## Assignment
The records below must be output exactly, without pictures.

## Provided records
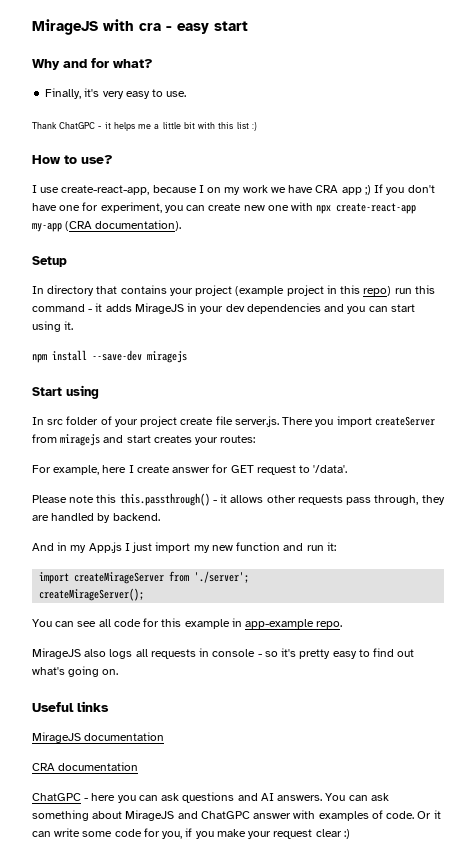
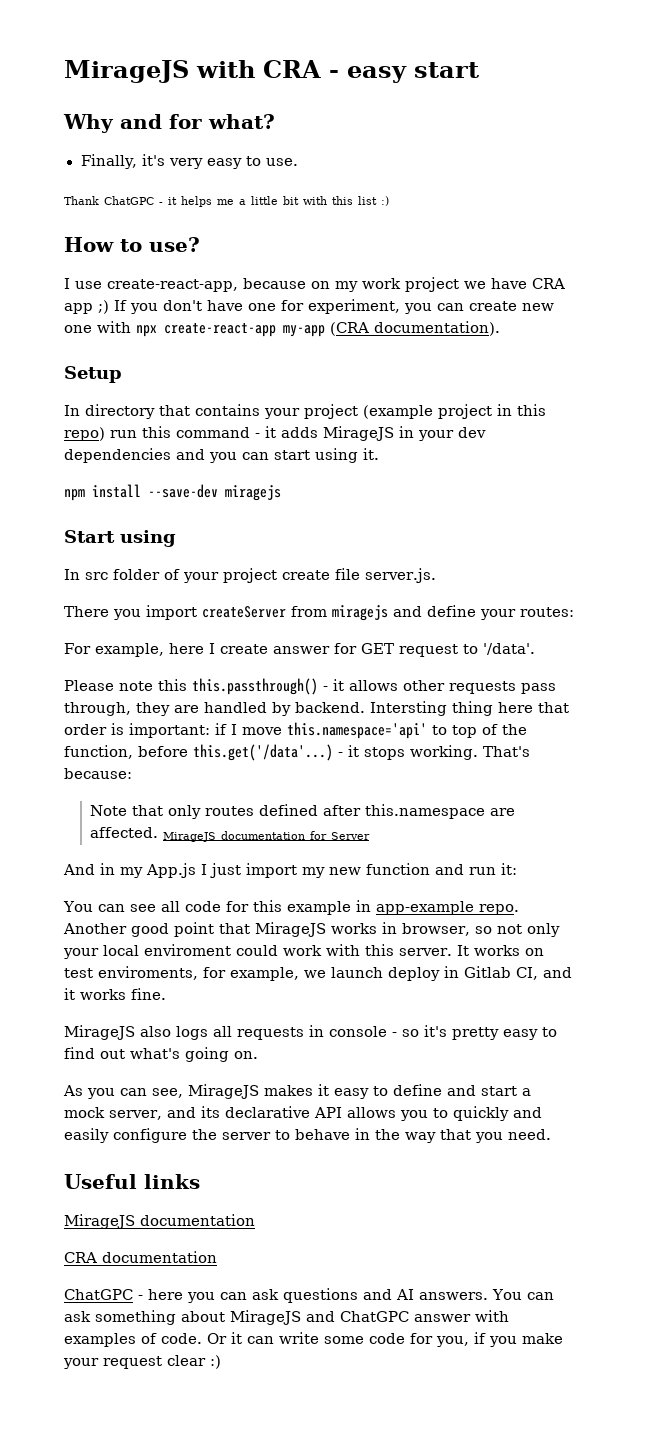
[139,23,161,31] cra -> [263,60,321,78] CRA
[198,185,204,193] I -> (306, 283) none
(268, 189) none -> [405,277,459,292] project
(279, 421) none -> (436, 575) //
[126,435,192,443] start creates -> [427,605,476,617] define
(160, 517) none -> [370,701,569,716] [64,722,527,739] [64,744,530,761] [64,768,132,779] [90,804,516,819] [90,827,371,842] Intersting thing here that order is important: if I move this.namespace='api' to top of the function, before this.get('/data'...) - it stops working. That's because: // Note that only routes defined after this.namespace are affected. MirageJS documentation for Server
[39,571,250,584] [39,588,145,601] // import createMirageServer from './server'; // createMirageServer(); -> (517, 869) none
(343, 625) none -> [63,922,560,937] [63,944,544,959] [64,966,572,981] [64,988,166,1000] Another good point that MirageJS works in browser, so not only your local enviroment could work with this server. It works on test enviroments, for example, we launch deploy in Gitlab CI, and it works fine.
(119, 672) none -> [63,1084,531,1099] [64,1106,542,1121] [64,1128,551,1143] // As you can see, MirageJS makes it easy to define and start a mock server, and its declarative API allows you to quickly and easily configure the server to behave in the way that you need.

## Solution to the exercise
[139,23,161,31] cra -> [263,60,321,78] CRA
[198,185,204,193] I -> (306, 283) none
(268, 189) none -> [405,277,459,292] project
(279, 421) none -> (436, 575) //
[126,435,192,443] start creates -> [427,605,476,617] define
(160, 517) none -> [370,701,569,716] [64,722,527,739] [64,744,530,761] [64,768,132,779] [90,804,516,819] [90,827,371,842] Intersting thing here that order is important: if I move this.namespace='api' to top of the function, before this.get('/data'...) - it stops working. That's because: // Note that only routes defined after this.namespace are affected. MirageJS documentation for Server
[39,571,250,584] [39,588,145,601] // import createMirageServer from './server'; // createMirageServer(); -> (517, 869) none
(343, 625) none -> [63,922,560,937] [63,944,544,959] [64,966,572,981] [64,988,166,1000] Another good point that MirageJS works in browser, so not only your local enviroment could work with this server. It works on test enviroments, for example, we launch deploy in Gitlab CI, and it works fine.
(119, 672) none -> [63,1084,531,1099] [64,1106,542,1121] [64,1128,551,1143] // As you can see, MirageJS makes it easy to define and start a mock server, and its declarative API allows you to quickly and easily configure the server to behave in the way that you need.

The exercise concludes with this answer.